5) Création d’un double incitatif financier vis-à-vis des cantons par un modèle unique de financement de l’intégration aligné sur les coûts réels et une garantie financière du forfait global. Actuellement, les personnes relevant du domaine de l’asile sont prises en charge au niveau de l’intégration par un forfait unique d’intégration (sociale, culturelle et professionnelle) de 6’000.- versé par la Confédération aux cantons. Le forfait unique d’intégration de 6’000.- est clairement insuffisant puisque de récentes enquêtes démontrent qu’il faut au moins entre 20’000.- et 30’000.- pour permettre à un non-francophone de suivre une centaine de leçons de cours d’une langue nationale pour lui permettre d’acquérir un niveau B1. Ce forfait doit être clairement augmenté et renouvelé pendant trois ou quatre ans.
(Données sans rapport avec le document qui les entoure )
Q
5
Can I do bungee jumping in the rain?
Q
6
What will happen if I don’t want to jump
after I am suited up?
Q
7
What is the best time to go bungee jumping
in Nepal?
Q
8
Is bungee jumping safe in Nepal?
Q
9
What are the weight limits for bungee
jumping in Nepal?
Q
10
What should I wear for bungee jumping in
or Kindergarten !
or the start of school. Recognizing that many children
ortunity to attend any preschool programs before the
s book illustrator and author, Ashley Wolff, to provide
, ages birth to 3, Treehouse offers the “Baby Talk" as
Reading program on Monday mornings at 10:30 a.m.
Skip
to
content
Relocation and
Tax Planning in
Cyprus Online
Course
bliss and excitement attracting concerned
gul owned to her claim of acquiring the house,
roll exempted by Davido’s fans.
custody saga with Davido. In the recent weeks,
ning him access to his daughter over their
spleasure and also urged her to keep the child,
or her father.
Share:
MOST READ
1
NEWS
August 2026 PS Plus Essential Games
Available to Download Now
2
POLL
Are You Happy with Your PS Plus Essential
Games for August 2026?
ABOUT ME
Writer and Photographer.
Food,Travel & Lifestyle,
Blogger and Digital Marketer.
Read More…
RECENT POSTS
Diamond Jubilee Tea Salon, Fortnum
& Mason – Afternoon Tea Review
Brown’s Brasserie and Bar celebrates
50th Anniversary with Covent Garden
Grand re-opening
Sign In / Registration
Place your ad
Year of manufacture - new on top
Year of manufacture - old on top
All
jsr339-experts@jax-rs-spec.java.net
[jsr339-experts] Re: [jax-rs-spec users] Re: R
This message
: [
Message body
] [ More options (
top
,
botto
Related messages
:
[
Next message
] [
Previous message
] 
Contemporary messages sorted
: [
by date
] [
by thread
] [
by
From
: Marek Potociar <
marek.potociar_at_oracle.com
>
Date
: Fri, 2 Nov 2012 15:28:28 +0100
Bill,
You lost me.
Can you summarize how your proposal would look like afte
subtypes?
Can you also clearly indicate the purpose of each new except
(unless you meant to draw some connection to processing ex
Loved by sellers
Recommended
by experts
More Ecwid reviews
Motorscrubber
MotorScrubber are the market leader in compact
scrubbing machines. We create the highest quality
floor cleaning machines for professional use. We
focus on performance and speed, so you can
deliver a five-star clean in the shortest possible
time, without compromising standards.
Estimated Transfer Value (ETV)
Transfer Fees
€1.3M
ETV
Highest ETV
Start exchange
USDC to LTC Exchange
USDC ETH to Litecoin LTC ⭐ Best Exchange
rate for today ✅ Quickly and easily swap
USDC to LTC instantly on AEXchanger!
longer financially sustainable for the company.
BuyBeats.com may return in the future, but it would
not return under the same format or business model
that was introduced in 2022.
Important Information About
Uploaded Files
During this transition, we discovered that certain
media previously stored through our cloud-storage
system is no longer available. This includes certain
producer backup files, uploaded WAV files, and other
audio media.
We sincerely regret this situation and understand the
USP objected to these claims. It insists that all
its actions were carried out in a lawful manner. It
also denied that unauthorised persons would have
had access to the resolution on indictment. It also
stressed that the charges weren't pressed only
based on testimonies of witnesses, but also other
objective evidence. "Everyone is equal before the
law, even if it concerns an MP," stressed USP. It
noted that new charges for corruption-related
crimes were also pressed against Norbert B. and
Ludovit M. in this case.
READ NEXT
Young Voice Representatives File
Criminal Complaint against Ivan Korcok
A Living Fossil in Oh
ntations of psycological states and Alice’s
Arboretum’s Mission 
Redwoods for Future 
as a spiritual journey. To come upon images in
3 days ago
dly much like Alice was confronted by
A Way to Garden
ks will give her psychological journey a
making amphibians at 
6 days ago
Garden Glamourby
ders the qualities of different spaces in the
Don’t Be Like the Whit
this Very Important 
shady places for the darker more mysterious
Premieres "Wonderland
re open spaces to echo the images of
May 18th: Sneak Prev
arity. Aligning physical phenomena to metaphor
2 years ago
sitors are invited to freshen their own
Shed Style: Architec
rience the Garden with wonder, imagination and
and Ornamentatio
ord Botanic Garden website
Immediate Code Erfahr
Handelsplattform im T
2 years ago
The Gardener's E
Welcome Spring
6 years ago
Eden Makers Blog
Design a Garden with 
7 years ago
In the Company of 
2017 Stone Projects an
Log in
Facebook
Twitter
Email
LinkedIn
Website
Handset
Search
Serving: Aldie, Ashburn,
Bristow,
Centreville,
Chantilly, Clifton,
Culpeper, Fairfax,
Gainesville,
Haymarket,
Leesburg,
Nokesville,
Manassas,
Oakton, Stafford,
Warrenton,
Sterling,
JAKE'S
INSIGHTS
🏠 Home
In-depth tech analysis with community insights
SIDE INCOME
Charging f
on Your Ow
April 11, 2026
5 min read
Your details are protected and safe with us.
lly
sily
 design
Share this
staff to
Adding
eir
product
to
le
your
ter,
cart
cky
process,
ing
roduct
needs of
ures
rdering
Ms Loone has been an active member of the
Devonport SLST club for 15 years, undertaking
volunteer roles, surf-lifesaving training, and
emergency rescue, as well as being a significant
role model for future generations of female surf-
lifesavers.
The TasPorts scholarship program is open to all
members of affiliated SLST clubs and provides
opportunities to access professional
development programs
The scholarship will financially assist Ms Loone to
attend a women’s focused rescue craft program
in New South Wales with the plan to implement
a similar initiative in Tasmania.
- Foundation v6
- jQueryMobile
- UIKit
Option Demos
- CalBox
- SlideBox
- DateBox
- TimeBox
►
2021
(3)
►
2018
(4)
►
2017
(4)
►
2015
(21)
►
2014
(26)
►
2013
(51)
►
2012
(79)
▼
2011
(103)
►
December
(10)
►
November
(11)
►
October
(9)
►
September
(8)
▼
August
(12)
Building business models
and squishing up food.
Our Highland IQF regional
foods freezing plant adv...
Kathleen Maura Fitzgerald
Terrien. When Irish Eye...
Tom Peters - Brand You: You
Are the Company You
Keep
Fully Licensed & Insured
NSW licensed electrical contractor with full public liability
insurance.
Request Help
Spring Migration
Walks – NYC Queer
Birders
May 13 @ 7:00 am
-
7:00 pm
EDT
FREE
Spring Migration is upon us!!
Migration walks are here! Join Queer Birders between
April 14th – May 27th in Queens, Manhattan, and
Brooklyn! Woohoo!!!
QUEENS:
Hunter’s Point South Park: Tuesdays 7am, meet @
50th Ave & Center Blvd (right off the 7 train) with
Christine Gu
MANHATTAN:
Par ailleurs, les cantons perçoivent de la Confédération un forfait global de 18’000.-/an pour l’assistance et l’encadrement pour toute personne relevant du domaine de l’asile. Ce forfait annuel est perçu par le canton pour toute la procédure d’asile dans le cas d’un détenteur de livret N, pendant cinq ans pour un permis B réfugié et durant 7 ans pour un admis provisoire si ceux-ci émargent à l’aide sociale. Afin de créer un double incitatif financier pour les cantons, ce forfait annuel de 18’000.- francs devrait pouvoir être garanti au canton quelque soit la dépendance ou non de la personne à l’aide sociale.